**What you are asked to do:**
Only one stretch of the records below is wanted: the lines from the one holding "y no tener problemas" through the one holding "otras personas. Y". Return it exactly, both ends included.

**Excerpted data:**
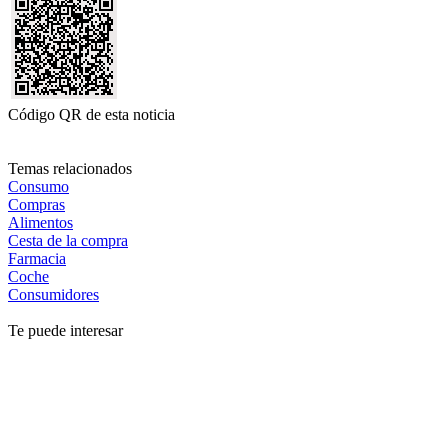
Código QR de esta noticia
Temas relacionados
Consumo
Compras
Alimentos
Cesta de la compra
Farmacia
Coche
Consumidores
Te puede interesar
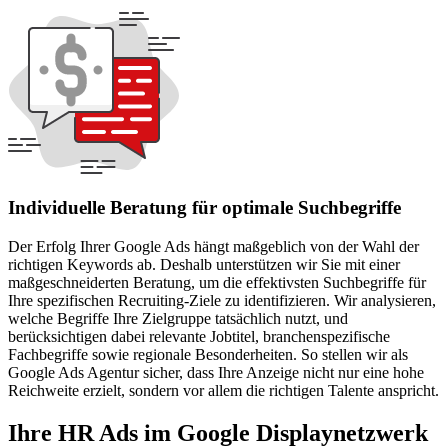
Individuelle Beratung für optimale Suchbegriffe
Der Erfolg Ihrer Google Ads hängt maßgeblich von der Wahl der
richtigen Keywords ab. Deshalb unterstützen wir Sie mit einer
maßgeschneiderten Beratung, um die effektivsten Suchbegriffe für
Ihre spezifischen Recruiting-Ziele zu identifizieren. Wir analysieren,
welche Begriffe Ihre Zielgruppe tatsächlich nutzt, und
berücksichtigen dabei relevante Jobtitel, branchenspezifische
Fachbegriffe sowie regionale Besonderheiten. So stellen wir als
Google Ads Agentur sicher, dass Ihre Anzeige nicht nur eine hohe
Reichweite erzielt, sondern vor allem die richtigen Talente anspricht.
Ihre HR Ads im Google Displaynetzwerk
---
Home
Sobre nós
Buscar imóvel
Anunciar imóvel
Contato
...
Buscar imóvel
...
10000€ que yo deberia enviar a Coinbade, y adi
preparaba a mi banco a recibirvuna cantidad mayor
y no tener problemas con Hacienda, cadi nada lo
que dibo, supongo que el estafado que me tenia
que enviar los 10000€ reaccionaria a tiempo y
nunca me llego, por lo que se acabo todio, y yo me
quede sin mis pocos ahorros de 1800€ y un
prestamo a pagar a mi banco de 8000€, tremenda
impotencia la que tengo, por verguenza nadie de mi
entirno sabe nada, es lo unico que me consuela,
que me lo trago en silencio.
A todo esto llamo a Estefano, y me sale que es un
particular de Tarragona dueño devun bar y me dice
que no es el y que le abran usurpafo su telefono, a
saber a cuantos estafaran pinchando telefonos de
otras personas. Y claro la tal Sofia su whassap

**Result below:**
y no tener problemas con Hacienda, cadi nada lo
que dibo, supongo que el estafado que me tenia
que enviar los 10000€ reaccionaria a tiempo y
nunca me llego, por lo que se acabo todio, y yo me
quede sin mis pocos ahorros de 1800€ y un
prestamo a pagar a mi banco de 8000€, tremenda
impotencia la que tengo, por verguenza nadie de mi
entirno sabe nada, es lo unico que me consuela,
que me lo trago en silencio.
A todo esto llamo a Estefano, y me sale que es un
particular de Tarragona dueño devun bar y me dice
que no es el y que le abran usurpafo su telefono, a
saber a cuantos estafaran pinchando telefonos de
otras personas. Y claro la tal Sofia su whassap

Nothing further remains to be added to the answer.